Hospitals now generally receive a global budget based on the experience of the previous fiscal year, which tends not to respond to fluctuating needs or encourage better performance and innovation, Dr. Porter said. Instead, he is proposing payments that are tied to services actually provided, and that offer incentives to hospitals for such goals as curbing re-admission of patients and medical errors, increasing efficiency and boosting patient satisfaction.

It would be similar, he said, to the fee-for-service system used to pay most doctors in Canada.

The overall thrust would be putting the interests of patients first, which is not always the case now, said Dr. Porter. He noted that when he first arrived at MUHC, the parking spaces closest to his centre’s buildings were reserved for doctors, not patients, the opposite of the practice in Detroit.

But one advocacy group argued Wednesday that experience in Europe and elsewhere has shown incentive funding to be deeply flawed. It encourages hospitals to focus on what benefits their bottom line, not what is necessarily best for patients, said Michael McBane of the union-backed Canadian Health Coalition.

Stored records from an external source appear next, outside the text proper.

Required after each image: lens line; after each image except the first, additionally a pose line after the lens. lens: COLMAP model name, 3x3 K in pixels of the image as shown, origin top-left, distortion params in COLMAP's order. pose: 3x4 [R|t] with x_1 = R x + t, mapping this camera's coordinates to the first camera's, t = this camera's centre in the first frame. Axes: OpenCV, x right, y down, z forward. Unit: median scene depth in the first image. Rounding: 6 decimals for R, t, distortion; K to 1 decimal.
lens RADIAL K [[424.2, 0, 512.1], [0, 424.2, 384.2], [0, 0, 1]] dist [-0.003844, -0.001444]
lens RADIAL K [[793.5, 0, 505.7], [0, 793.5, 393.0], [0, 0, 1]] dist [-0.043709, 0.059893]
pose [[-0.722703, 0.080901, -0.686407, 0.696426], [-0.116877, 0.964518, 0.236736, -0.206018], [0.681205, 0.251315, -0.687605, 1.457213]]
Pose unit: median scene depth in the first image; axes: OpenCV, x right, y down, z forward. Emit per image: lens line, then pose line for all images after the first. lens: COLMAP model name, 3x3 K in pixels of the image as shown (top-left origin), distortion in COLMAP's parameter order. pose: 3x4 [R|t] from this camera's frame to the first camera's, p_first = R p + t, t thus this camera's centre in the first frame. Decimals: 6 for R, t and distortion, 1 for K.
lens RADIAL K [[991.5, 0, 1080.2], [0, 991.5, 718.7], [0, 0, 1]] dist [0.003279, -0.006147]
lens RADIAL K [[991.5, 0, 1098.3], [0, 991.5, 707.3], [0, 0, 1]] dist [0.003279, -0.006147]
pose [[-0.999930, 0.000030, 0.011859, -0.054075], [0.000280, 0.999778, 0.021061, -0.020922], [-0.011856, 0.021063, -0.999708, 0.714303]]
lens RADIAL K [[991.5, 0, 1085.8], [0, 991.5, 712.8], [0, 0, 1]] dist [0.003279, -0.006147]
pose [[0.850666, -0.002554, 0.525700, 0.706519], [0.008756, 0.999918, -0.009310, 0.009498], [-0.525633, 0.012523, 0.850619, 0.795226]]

“They will do what they are financially rewarded to do,” he said. “It fragments the system and skews it to things that pay well and not things that don’t pay well.”

Mr. McBane noted that there has been a push in the last decade to move doctors away from a fee-for-service system that some see as motivating assembly-line care, and into group practices where physicians get block funding – the opposite of what Dr. Porter is proposing for hospitals.

The idea he proposes is sometimes called activity-based funding or pay for performance and provinces such as B.C., Alberta and Ontario have dabbled in it in recent years.

The Canadian Healthcare Association, which represents most of the country’s hospitals, nursing homes and other health-care facilities, actually ended its long-standing endorsement of block funding two years ago, said Pamela Fralick, the group’s president. A recent task force of experts set up by the association failed to agree on a model to replace it, however, coming up instead with a list of principles that reformers should follow.

Among the reservations is that performance-linked funding is effective in providing relatively straightforward, stand-alone services, like cataract surgery, but would not work well with patients who require complex care and suffer from a number of serious maladies at once, she said.

“A concern rises from the very blunt interpretation of incentive-based funding: ‘Do more and we’ll give you more money,’ ” she said. “We have some of that in our (doctor) fee-for-service approach already, and that doesn’t encourage looking at complex cases.”